Shakespeare: the new Jesus?
I have spent a fair amount of time in my teaching career on preaching the gospel of Shakespeare. This is not too onerous from my point of view since I happen to appreciate Shakespeare’s playwrighting and poetic abilities. However, recently a strange parallel between much of the material we teach about Shakespeare’s life and the story of Jesus as related in the New Testament has emerged. Neither has any real outside evidence to support it.
For centuries scholars have woven tales around Shakespeare’s personal life to the point that after reference to each other, they have created a mass of misinformation or information that at the very least is speculative. Now, four hundred years after his life, some scholars are questioning this mass of information.
Like those of us who ask for outside verification for the stories surrounding Jesus’ life, they are asking for and seeking out primary resources to support the stories surrounding Shakespeare’s life.

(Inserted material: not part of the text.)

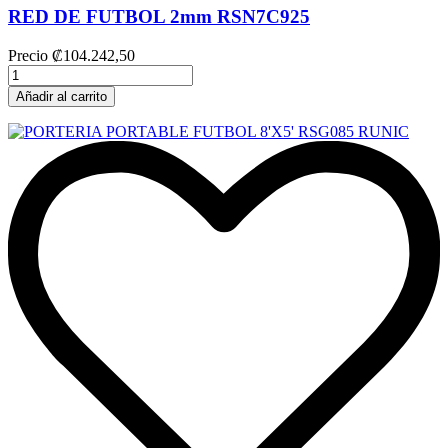
RED DE FUTBOL 2mm RSN7C925
Precio
₡104.242,50
Añadir al carrito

The point is that we know Shakespeare’s year, and some claim day of his birth, and the year, some say day of his death. We certainly have plenty of his writing, courtesy of Ben Johnson. We know something of his married life and a few things about his life in London. And that, folks, is about it. The rest has not been verified.
This parallel would seem to support the idea that people have a propensity for building tales and hearsay into belief structures over the generations. I can’t help but wonder what people will be saying about Shakespeare in another sixteen hundred years or so. In the meantime, a detailed analysis of the parallel in the development of the two legends, might be interesting.